In a live test, Chris speaks meeting details using voice commands and the assistant updates the vault, then lists upcoming meetings from the stored information. In a second test, a PDF (“More Agents is All You Need”) is uploaded, converted into text, embedded, and added to the vault. After retrieval, the assistant answers a question about the paper’s method for scaling performance with the number of agents, identifying “sampling and voting” (multiple agents contributing responses) as the mechanism and noting that it improves performance as more agents are involved. The overall message: local, voice-driven RAG can be a solid baseline for AI engineering projects, especially when GPU acceleration and model selection are handled carefully.
Cornell Notes
The assistant is a fully local speech-to-speech system that combines Faster Whisper transcription, local TTS, and RAG over a user-managed “vault.” Voice commands like “insert info,” “delete info,” and “print info” update the vault by writing transcribed speech to a text file, embedding it with all-MiniLM-L6-v2, and retrieving relevant chunks via cosine similarity (top K = 3). GPU acceleration (CUDA in Faster Whisper and TTS, plus LM Studio offloading) is emphasized to keep latency low. Model selection matters: Open Voice is faster for low latency than XTTS v2, and switching from Mistral 7B to a larger Qwen chat 13B is described as improving RAG quality while slowing responses. The system can also ingest PDFs by converting them to text and embedding them for retrieval.
How does the system turn spoken input into something the RAG agent can use?
What do “insert info,” “delete info,” and “print info” do in practice?
Why is GPU usage treated as central to low latency?
How do model choices affect both quality and speed?
How does the system handle PDFs for retrieval-augmented answers?
Review Questions
- What is the role of top K (set to 3) in the retrieval step, and how does it influence what the agent sees?
- Which components run on CUDA in this setup, and how does that relate to end-to-end latency?

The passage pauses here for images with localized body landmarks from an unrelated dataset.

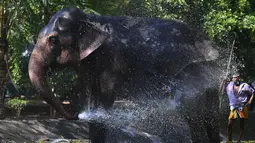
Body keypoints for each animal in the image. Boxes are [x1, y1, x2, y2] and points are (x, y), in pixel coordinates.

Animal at [28, 7, 223, 142]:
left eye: (53, 39)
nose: (76, 114)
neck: (92, 20)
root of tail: (211, 44)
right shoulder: (88, 65)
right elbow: (90, 94)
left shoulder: (111, 58)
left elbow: (105, 97)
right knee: (211, 116)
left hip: (193, 70)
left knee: (192, 113)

- How do voice commands change the vault contents, and why does that matter for later RAG responses?
Key Points
- 1
The system runs fully locally: microphone speech is transcribed with Faster Whisper, answers are generated by a local LLM, and replies are spoken using local TTS.
- 2
Voice commands directly manage a local RAG knowledge base by writing transcribed speech into vault text and embedding it for retrieval.
- 3
RAG retrieval uses cosine similarity over embeddings with top K set to 3, pulling the three most relevant text chunks for each query.
- 4
Open Voice is positioned as the low-latency TTS option, while XTTS v2 is slower but still usable.
- 5
GPU acceleration is treated as essential: Faster Whisper and TTS use CUDA, and LM Studio offloads models to the GPU for speed.
- 6
Model size and selection trade off quality and latency; switching from Mistral 7B to Qwen chat 13B is described as improving RAG performance but increasing response time.
- 7
PDF ingestion works by converting the PDF to text, appending it to the vault, embedding it, and then answering questions grounded in that content.